- Noura, 1971
- Born: Fatima Zohra Badji 26 April 1938 Cherchell, Algeria
- Died: 1 June 2014 (aged 76) Paris, France
- Other names: Arabic: فاطمة الزهراء باجي
- Occupation: singer
- Years active: 1950s-1980s
- Known for: first gold record by an Algerian singer
- Spouse: Kamel Hamadi

= Noura (singer) =

Algerian singer

Fatima Zohra Badji (1942–2014) (فاطمة الزهراء باجي) better known by her stage name of Noura (نورة) was an Algerian singer. She was the first North African and Algerian to attain a gold record and was the first Algerian to appear on the front page of Paris Match. She received citations and awards from Tunisia, Libya and the Ministry of Culture of Algeria in recognition of her cultural contributions.

==Biography==
Fatima Zohra Badji was born in 1942 in Sidi Amar, a small village near Cherchell, Algeria to a large family. As a shy child, she spent a lot of time listening to the radio and decided in the 1950s to ask for a job at a radio station. She was hired to host a children's program by station manager Saïd Rezzoug, who assigned her to work under the composer Amari Maâmar. Maâmar liked the sound of her voice and introduced her as a singer with the song "El Ouarda" written by Said Hayef.

==Career==
She quickly became a star, the first with wide popularity in the country with a variety of themes, which touched on alienation, exile and love. She also performed in many genres including Andalusian classical music, chaabi, chaoui, Kabyle, Sahrawi, covering all types of regional folk music, singing in both Arabic and Kabyle. Some of her early hits included "Ghorba", "Gal-el menfi", and "Hua, hua" and she starred in the operetta أنا الورقة المسكينة (I am a poor leaf) written by Mustapha Kechkoul of Radio Algiers and composed by Mustapha Skandrani. Promoted by the artistic director of the Opéra d'Alger, Mohamed Jamoussi and the musician, Mahboob Bati, Noura soon became one of the most noted singers in Algeria.

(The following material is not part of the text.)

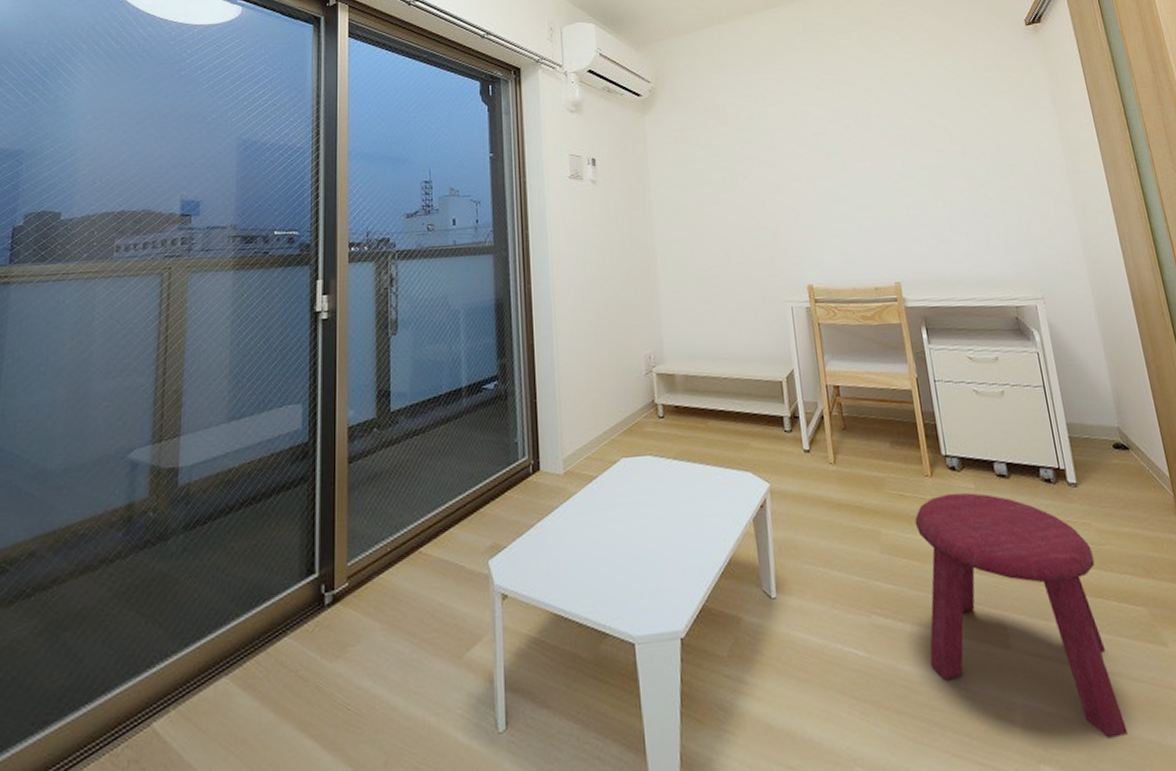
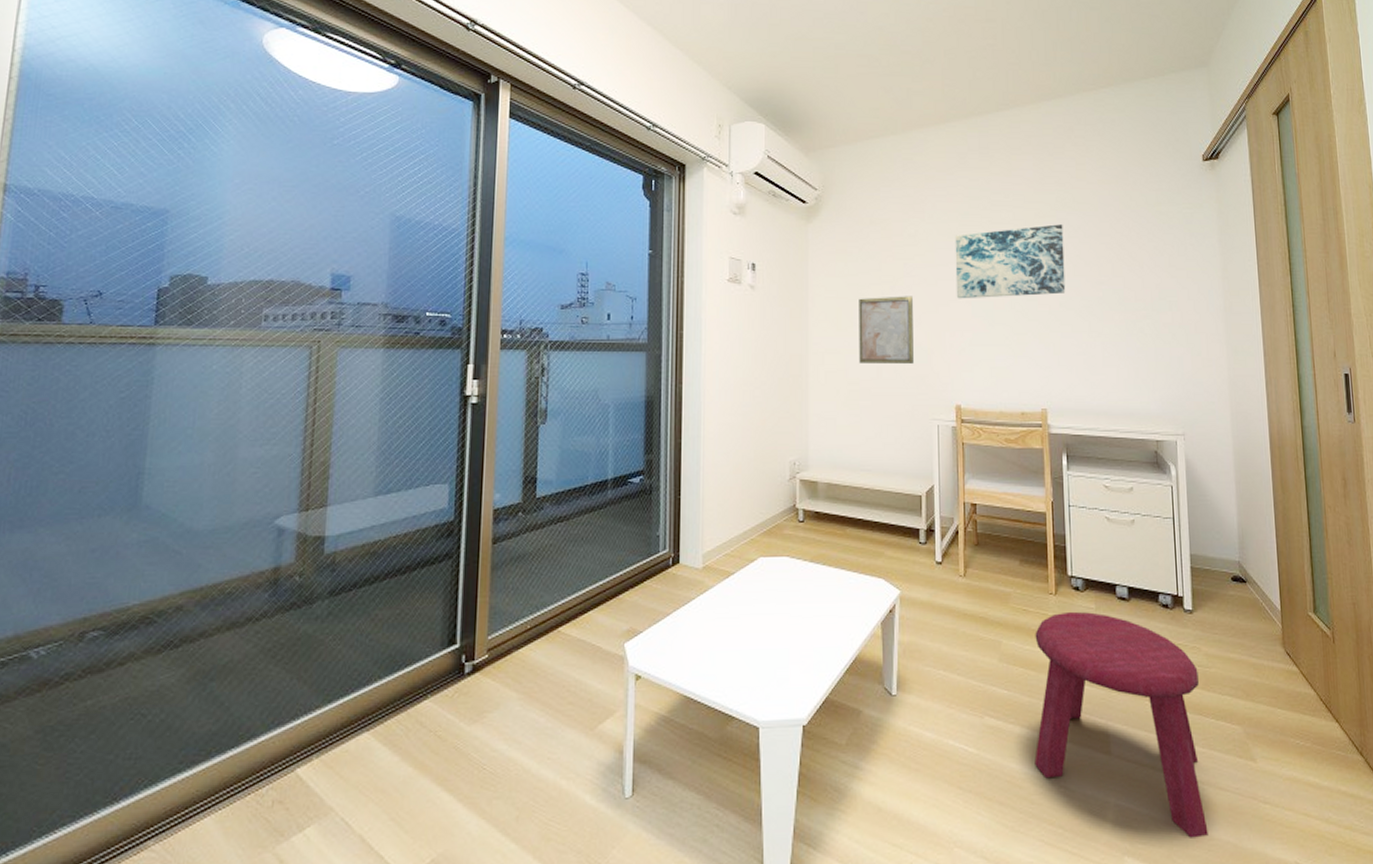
wall art: none [700,179,761,250] -> present [859,296,914,363]
wall art: none [789,97,906,179] -> present [955,224,1066,299]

In 1959, she met the songwriter Kamel Hamadi, while working at Radio Algiers, and they were married. Later that same year, she was invited to come to Paris and record a series of songs. She relocated with her husband, and the two of them worked together. He wrote a traditional-style song, "Ya Sidi rabi", which resonated with Algerian women for its theme of loss of their children because of emigration and intermarriage with foreigners. The song became a staple in her repertoire. Through Hamadi, Noura met the composer El Habib Hachelaf, with whom she also collaborated musically. She sang both alone and in duets with her husband and many of her songs focused on traditional themes such as marriage, children, neighborhood and God. In 1962, the couple returned to Algeria, but commuted back and forth between Paris and Algiers to record. In 1965, she released an album of his songs, all in French, including "Vie" by Michel Berger and "Paris dans mon sac" by her husband. Then in 1971, Noura recorded "يا ناس أماهو" (O People Omaho) and "باتي ماركوني" (Pathe Marconi) by Slimane Azem, which was awarded with a gold record for selling one million records in France. She was the first singer of Algerian origin to earn a gold record and appear on the front page of Paris Match. She recorded over 500 titles in Arabic, Kabyle and French. Some of her most noted songs were "Ya Rabbi Sidi", "Aïn El Karna", and "Adhrar njarjar eghlayene".

In 1974, she was awarded the Cultural Medal of the Republic of Tunisia by President Habib Bourguiba and the following year was selected as the star of the Arab Song Festival of Libya in 1975. Noura was honored in 2003 by the Algerian Ministry of Culture and Systems and then in 2012, the Office of Riad El-Feth under the direction of the Ministry of Culture honored her in a tribute for her cultural contributions.

==Death==
Noura died on 1 June 2014 in Paris after a lengthy illness. On 3 June 2014 a ceremony attended by the Algerian ambassador to France, Amar Bendjama, was held in Paris before her body was transported to Algiers to be buried with her family in Sidi Yahia Cemetery.